> [Information provided]:
..............................
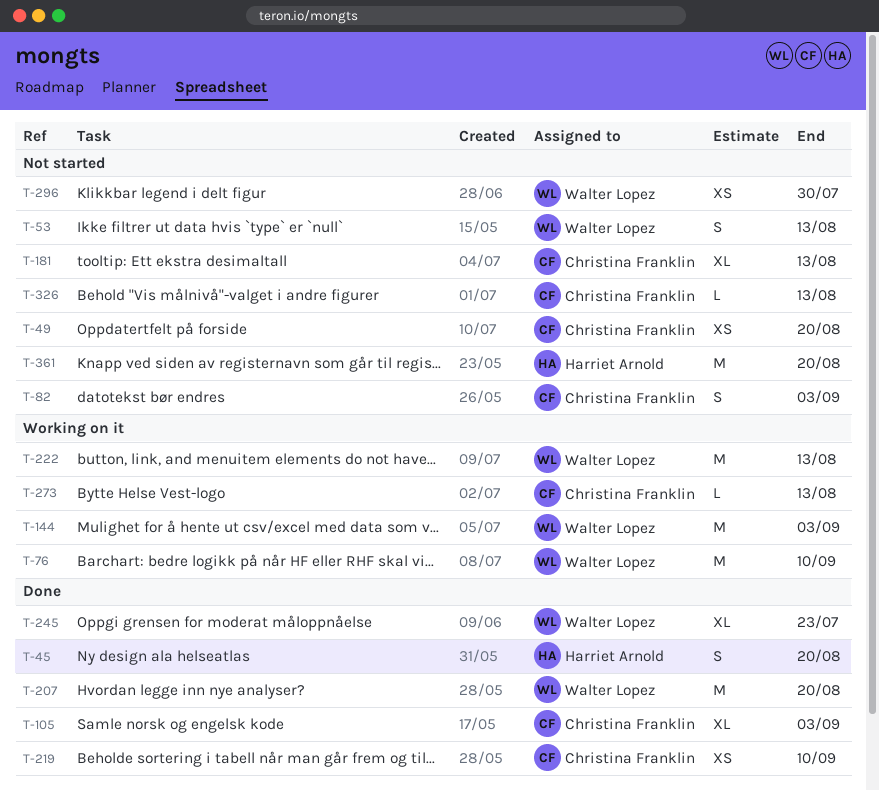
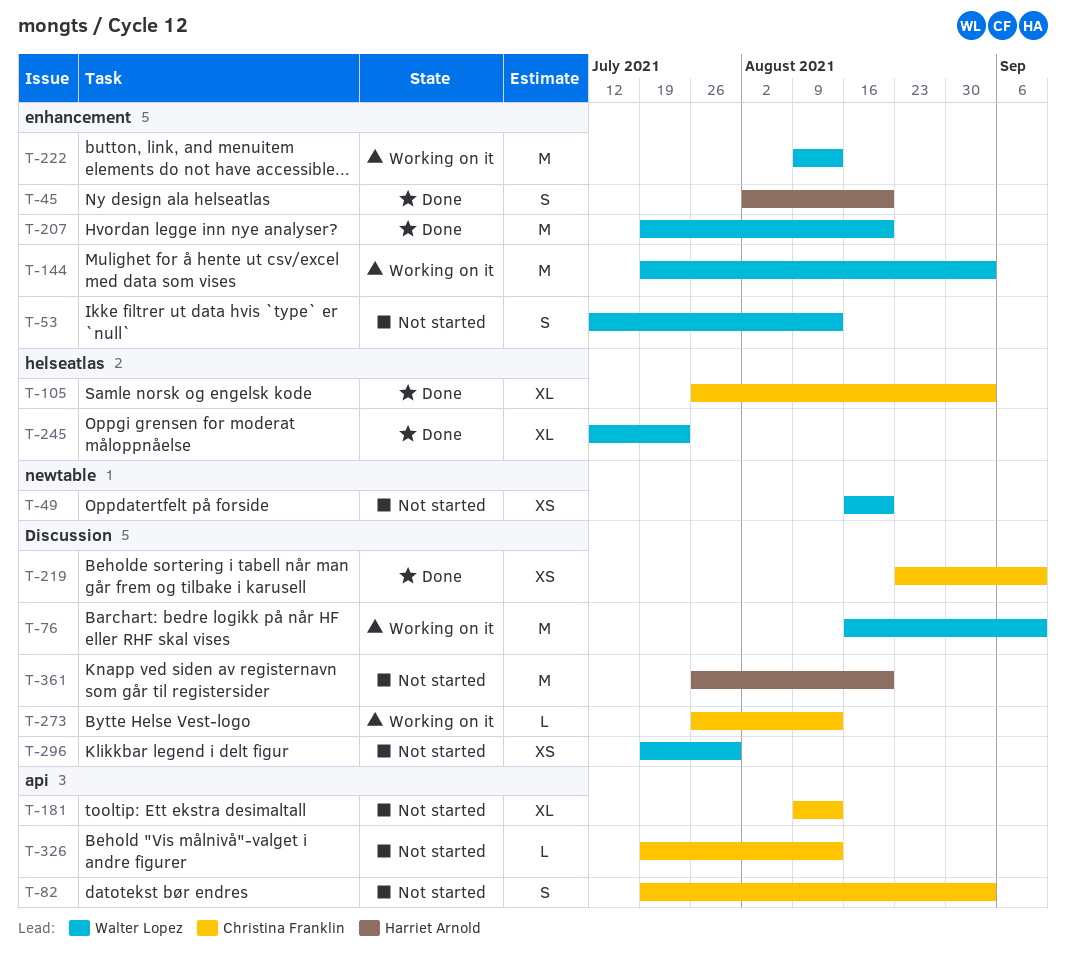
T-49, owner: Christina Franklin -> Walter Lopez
..............................
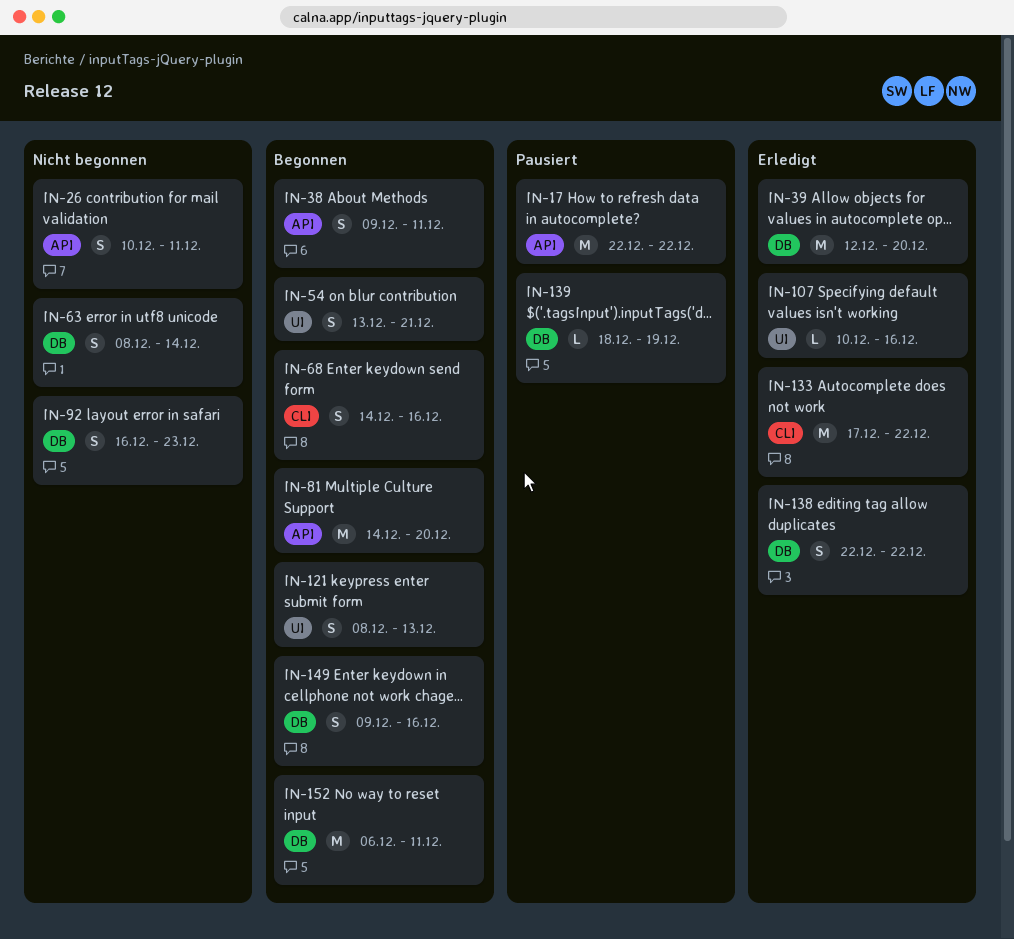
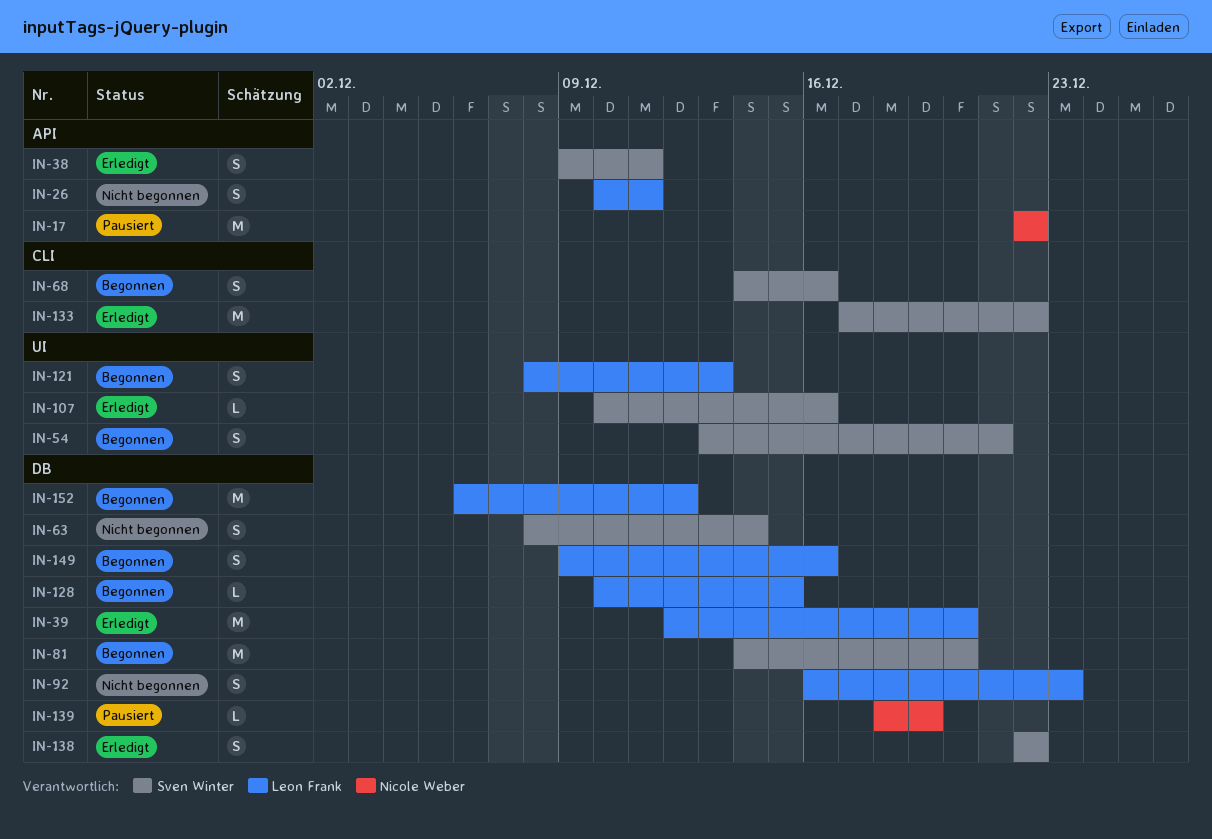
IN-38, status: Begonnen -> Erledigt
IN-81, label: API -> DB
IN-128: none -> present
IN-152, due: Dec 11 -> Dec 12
..............................
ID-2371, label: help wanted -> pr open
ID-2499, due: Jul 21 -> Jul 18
..............................
Given the records above, reproduce precisely and only the lines between the line holding "ID-2371, label: help wanted -> pr open" and the line holding "ID-2499, due: Jul 21 -> Jul 18", inclusive.

> [Exercise output]:
ID-2371, label: help wanted -> pr open
ID-2499, due: Jul 21 -> Jul 18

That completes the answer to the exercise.